- _PROBLEM_:
Your answer should be the entries, repeated exactly.

(Dataset entries)
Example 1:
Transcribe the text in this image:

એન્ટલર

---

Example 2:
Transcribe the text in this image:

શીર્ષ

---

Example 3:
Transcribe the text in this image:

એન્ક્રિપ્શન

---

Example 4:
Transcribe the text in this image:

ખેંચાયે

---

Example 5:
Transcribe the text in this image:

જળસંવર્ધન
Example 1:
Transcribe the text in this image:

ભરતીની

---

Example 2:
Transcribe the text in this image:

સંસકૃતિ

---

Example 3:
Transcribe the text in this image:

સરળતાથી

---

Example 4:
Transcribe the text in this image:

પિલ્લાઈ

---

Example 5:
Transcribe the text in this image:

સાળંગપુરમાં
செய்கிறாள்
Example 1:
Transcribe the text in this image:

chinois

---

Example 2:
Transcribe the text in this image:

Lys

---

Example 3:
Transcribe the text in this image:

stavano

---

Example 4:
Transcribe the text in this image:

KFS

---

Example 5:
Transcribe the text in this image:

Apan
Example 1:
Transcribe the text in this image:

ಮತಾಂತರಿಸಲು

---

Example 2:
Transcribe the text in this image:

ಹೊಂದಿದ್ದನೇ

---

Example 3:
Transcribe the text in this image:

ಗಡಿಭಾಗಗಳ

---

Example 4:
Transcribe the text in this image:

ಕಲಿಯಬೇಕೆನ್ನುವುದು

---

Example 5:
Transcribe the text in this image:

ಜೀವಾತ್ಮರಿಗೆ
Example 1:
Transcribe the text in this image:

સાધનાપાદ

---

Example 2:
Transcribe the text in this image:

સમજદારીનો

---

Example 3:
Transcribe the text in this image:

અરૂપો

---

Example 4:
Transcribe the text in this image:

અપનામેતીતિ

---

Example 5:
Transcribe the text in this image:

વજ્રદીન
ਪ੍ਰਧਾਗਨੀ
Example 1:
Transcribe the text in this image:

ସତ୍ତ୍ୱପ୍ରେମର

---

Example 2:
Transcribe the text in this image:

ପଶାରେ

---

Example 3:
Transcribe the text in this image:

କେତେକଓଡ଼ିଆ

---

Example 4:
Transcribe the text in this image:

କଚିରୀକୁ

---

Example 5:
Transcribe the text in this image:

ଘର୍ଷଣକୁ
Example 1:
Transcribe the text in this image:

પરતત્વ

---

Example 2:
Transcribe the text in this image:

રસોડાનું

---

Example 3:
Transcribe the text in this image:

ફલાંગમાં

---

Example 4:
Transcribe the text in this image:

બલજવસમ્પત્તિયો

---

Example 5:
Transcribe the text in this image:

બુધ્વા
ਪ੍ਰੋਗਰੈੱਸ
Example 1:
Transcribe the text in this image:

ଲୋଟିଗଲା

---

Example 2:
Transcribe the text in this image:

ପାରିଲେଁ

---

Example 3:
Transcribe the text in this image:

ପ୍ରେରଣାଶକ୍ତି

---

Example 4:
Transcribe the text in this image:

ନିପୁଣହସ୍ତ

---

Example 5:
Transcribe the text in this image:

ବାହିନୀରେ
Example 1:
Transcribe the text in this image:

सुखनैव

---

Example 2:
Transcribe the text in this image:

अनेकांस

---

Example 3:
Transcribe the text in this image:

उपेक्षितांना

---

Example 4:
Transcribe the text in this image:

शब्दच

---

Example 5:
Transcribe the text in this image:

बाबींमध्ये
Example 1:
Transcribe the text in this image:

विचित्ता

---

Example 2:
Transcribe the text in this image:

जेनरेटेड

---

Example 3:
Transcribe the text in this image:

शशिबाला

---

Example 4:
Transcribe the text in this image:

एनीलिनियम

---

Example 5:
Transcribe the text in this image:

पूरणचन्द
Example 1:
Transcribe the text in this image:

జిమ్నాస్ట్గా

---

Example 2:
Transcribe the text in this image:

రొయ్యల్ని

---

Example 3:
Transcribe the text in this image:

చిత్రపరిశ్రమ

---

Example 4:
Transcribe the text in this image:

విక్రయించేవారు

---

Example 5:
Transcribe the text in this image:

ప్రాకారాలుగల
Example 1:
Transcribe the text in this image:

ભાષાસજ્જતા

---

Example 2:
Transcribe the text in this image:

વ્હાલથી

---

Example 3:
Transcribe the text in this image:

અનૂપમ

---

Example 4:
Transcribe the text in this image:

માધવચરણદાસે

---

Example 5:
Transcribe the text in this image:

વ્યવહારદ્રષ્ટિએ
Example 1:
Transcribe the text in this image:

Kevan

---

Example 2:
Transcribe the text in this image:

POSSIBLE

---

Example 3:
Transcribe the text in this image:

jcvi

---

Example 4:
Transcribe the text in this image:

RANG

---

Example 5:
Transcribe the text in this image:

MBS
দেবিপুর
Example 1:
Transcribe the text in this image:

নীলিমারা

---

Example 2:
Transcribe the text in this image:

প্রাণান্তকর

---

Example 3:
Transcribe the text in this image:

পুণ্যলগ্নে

- _WRITTEN ANSWER_:
Example 1:
Transcribe the text in this image:

એન્ટલર

---

Example 2:
Transcribe the text in this image:

શીર્ષ

---

Example 3:
Transcribe the text in this image:

એન્ક્રિપ્શન

---

Example 4:
Transcribe the text in this image:

ખેંચાયે

---

Example 5:
Transcribe the text in this image:

જળસંવર્ધન
Example 1:
Transcribe the text in this image:

ભરતીની

---

Example 2:
Transcribe the text in this image:

સંસકૃતિ

---

Example 3:
Transcribe the text in this image:

સરળતાથી

---

Example 4:
Transcribe the text in this image:

પિલ્લાઈ

---

Example 5:
Transcribe the text in this image:

સાળંગપુરમાં
செய்கிறாள்
Example 1:
Transcribe the text in this image:

chinois

---

Example 2:
Transcribe the text in this image:

Lys

---

Example 3:
Transcribe the text in this image:

stavano

---

Example 4:
Transcribe the text in this image:

KFS

---

Example 5:
Transcribe the text in this image:

Apan
Example 1:
Transcribe the text in this image:

ಮತಾಂತರಿಸಲು

---

Example 2:
Transcribe the text in this image:

ಹೊಂದಿದ್ದನೇ

---

Example 3:
Transcribe the text in this image:

ಗಡಿಭಾಗಗಳ

---

Example 4:
Transcribe the text in this image:

ಕಲಿಯಬೇಕೆನ್ನುವುದು

---

Example 5:
Transcribe the text in this image:

ಜೀವಾತ್ಮರಿಗೆ
Example 1:
Transcribe the text in this image:

સાધનાપાદ

---

Example 2:
Transcribe the text in this image:

સમજદારીનો

---

Example 3:
Transcribe the text in this image:

અરૂપો

---

Example 4:
Transcribe the text in this image:

અપનામેતીતિ

---

Example 5:
Transcribe the text in this image:

વજ્રદીન
ਪ੍ਰਧਾਗਨੀ
Example 1:
Transcribe the text in this image:

ସତ୍ତ୍ୱପ୍ରେମର

---

Example 2:
Transcribe the text in this image:

ପଶାରେ

---

Example 3:
Transcribe the text in this image:

କେତେକଓଡ଼ିଆ

---

Example 4:
Transcribe the text in this image:

କଚିରୀକୁ

---

Example 5:
Transcribe the text in this image:

ଘର୍ଷଣକୁ
Example 1:
Transcribe the text in this image:

પરતત્વ

---

Example 2:
Transcribe the text in this image:

રસોડાનું

---

Example 3:
Transcribe the text in this image:

ફલાંગમાં

---

Example 4:
Transcribe the text in this image:

બલજવસમ્પત્તિયો

---

Example 5:
Transcribe the text in this image:

બુધ્વા
ਪ੍ਰੋਗਰੈੱਸ
Example 1:
Transcribe the text in this image:

ଲୋଟିଗଲା

---

Example 2:
Transcribe the text in this image:

ପାରିଲେଁ

---

Example 3:
Transcribe the text in this image:

ପ୍ରେରଣାଶକ୍ତି

---

Example 4:
Transcribe the text in this image:

ନିପୁଣହସ୍ତ

---

Example 5:
Transcribe the text in this image:

ବାହିନୀରେ
Example 1:
Transcribe the text in this image:

सुखनैव

---

Example 2:
Transcribe the text in this image:

अनेकांस

---

Example 3:
Transcribe the text in this image:

उपेक्षितांना

---

Example 4:
Transcribe the text in this image:

शब्दच

---

Example 5:
Transcribe the text in this image:

बाबींमध्ये
Example 1:
Transcribe the text in this image:

विचित्ता

---

Example 2:
Transcribe the text in this image:

जेनरेटेड

---

Example 3:
Transcribe the text in this image:

शशिबाला

---

Example 4:
Transcribe the text in this image:

एनीलिनियम

---

Example 5:
Transcribe the text in this image:

पूरणचन्द
Example 1:
Transcribe the text in this image:

జిమ్నాస్ట్గా

---

Example 2:
Transcribe the text in this image:

రొయ్యల్ని

---

Example 3:
Transcribe the text in this image:

చిత్రపరిశ్రమ

---

Example 4:
Transcribe the text in this image:

విక్రయించేవారు

---

Example 5:
Transcribe the text in this image:

ప్రాకారాలుగల
Example 1:
Transcribe the text in this image:

ભાષાસજ્જતા

---

Example 2:
Transcribe the text in this image:

વ્હાલથી

---

Example 3:
Transcribe the text in this image:

અનૂપમ

---

Example 4:
Transcribe the text in this image:

માધવચરણદાસે

---

Example 5:
Transcribe the text in this image:

વ્યવહારદ્રષ્ટિએ
Example 1:
Transcribe the text in this image:

Kevan

---

Example 2:
Transcribe the text in this image:

POSSIBLE

---

Example 3:
Transcribe the text in this image:

jcvi

---

Example 4:
Transcribe the text in this image:

RANG

---

Example 5:
Transcribe the text in this image:

MBS
দেবিপুর
Example 1:
Transcribe the text in this image:

নীলিমারা

---

Example 2:
Transcribe the text in this image:

প্রাণান্তকর

---

Example 3:
Transcribe the text in this image:

পুণ্যলগ্নে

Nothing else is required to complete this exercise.